Evaluation of Muscle Synergy During Exoskeleton-Assisted Walking in Persons With Multiple Sclerosis.

OBJECTIVE: Gait deficit after multiple sclerosis (MS) can be characterized by altered muscle activation patterns. There is preliminary evidence of improved walking with a lower limb exoskeleton in persons with MS. However, the effects of exoskeleton-assisted walking on neuromuscular modifications are relatively unclear. The objective of this study was to investigate the muscle synergies, their activation patterns and the differences in neural strategies during walking with (EXO) and without (No-EXO) an exoskeleton. METHODS: Ten subjects with MS performed walking during EXO and No-EXO conditions. Electromyography signals from seven leg muscles were recorded. Muscle synergies and the activation profiles were extracted using non-negative matrix factorization. RESULTS: The stance phase duration was significantly shorter during EXO compared to the No-EXO condition (p<0.05). Moreover, typically 3-5 modules were extracted in each condition. The module-1 (comprising Vastus Medialis and Rectus Femoris muscles), module-2 (comprising Soleus and Medial Gastrocnemius muscles), module-3 (Tibialis Anterior muscle) and module-4 (comprising Biceps Femoris and Semitendinosus muscles) were comparable between conditions. During EXO condition, Semitendinosus and Vastus Medialis emerged in module-5 in 7/10 subjects. Compared to No-EXO, average activation amplitude was significantly reduced corresponding to module-2 during the stance phase and module-3 during the swing phase during EXO. CONCLUSION: Exoskeleton-assistance does not alter the existing synergy modules, but could induce a new module to emerge, and alters the control of these modules, i.e., modifies the neural commands indicated by the reduced amplitude of the activation profiles. SIGNIFICANCE: The work provides insights on the potential underlying mechanism of improving gait functions after exoskeleton-assisted locomotor training.

Characterizing the time course of cerebrovascular reactivity in multiple sclerosis.
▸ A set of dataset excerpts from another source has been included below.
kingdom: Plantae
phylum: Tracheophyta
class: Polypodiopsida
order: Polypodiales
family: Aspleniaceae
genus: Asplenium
BACKGROUND AND PURPOSE: Changes in cerebral perfusion occur early in relapsing and progressive multiple sclerosis (MS) patients, though whether cerebral blood flow (CBF) can be altered by therapy is unknown. We sought to characterize the time course of change in CBF (cerebral vascular reactivity [CVR]), following intravenous (IV) acetazolamide (ACZ) in whole brain and within various gray and white matter brain regions in MS patients. METHODS: We enrolled five relapsing MS patients on injectable therapies. Participants received a 1000 mg IV bolus of ACZ and CBF was measured using pseudocontinuous arterial spin labeling MRI. To quantify differences in time course between patients, we calculated the numerical integration of CVR over time using the trapezoidal rule to estimate area under the curve (AUC(CVR) ). RESULTS: A change in whole brain CBF of 30%-65% was seen in all participants at 15 minutes after ACZ challenge. CBF increases >20% above baseline were sustained for 90 minutes within whole-brain, normal-appearing white matter and total T2-hyperintense lesioned tissue. AUC(CVR) values for both gray (cortical and deep gray matter) and white (normal-appearing and T2-lesioned) matter regions were similar between patients. CONCLUSION: Our findings show a prolonged time course in vascular reactivity after ACZ stimulus in MS patients with a similar time course for both gray and white matter brain regions, including in previously injured tissue. Our preliminary results suggest that blood flow can be augmented in the established MS lesion suggesting that even previously injured tissue might be responsive to treatment.